Vespasian's relatively low birth meant that he was never truly accepted as Emperor by many and with no link to the previous dynasty some said his reign lacked legitimacy. Aware of this he embarked upon a massive propaganda campaign - statues were erected, busts of the new Emperor were on sale everywhere, scribes, philosophers, and poets were paid to write positively of his reign, and political support was paid for where necessary. Despite all this his demeanour as a simple soldier and his straight-talking manner made him appear coarse and uncultured and many saw him as unfit to wear the Imperial Purple. It meant he never truly got the respect afforded others before him and that his ten years in power were to be beset by plots and conspiracies. 
Once his power had been established however, the naturally amiable Vespasian was to prove no tyrant and rather than react to criticism would often brush it aside. Particularly scornful was his right-hand-man Mucianus who had scant respect for his Emperor and often went public with his criticism. But despite being advised to do so Vespasian, who was admiring of his administrative abilities, took no action against Mucianus settling instead to mock his effeminacy and barely disguised attraction to young men often remarking: "I, at least, am a man." 

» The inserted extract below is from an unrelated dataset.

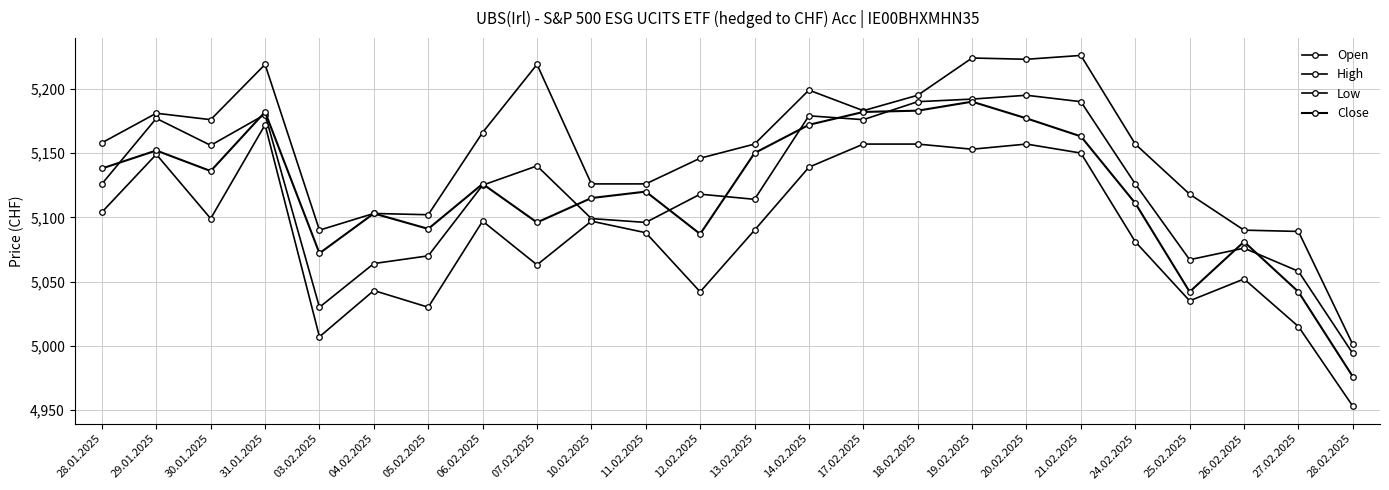

What is the smallest value displayed?

4953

On 23 June, AD 479, the 69-year-old Vespasian who had been ill for some time took a turn for the worst. Aware that he was dying he requested to be lifted from his bed insisting that: "An Emperor should die on his feet." 
Known for his dry and sarcastic wit his last words were, perhaps in reference to some of his predecessors - Vae puto deus fio! - "Oh! I think I'm becoming a God." 
By the end of his reign, he had established a new Dynasty –the Flavians – and the succession of his son Titus was to be a peaceful and untroubled one.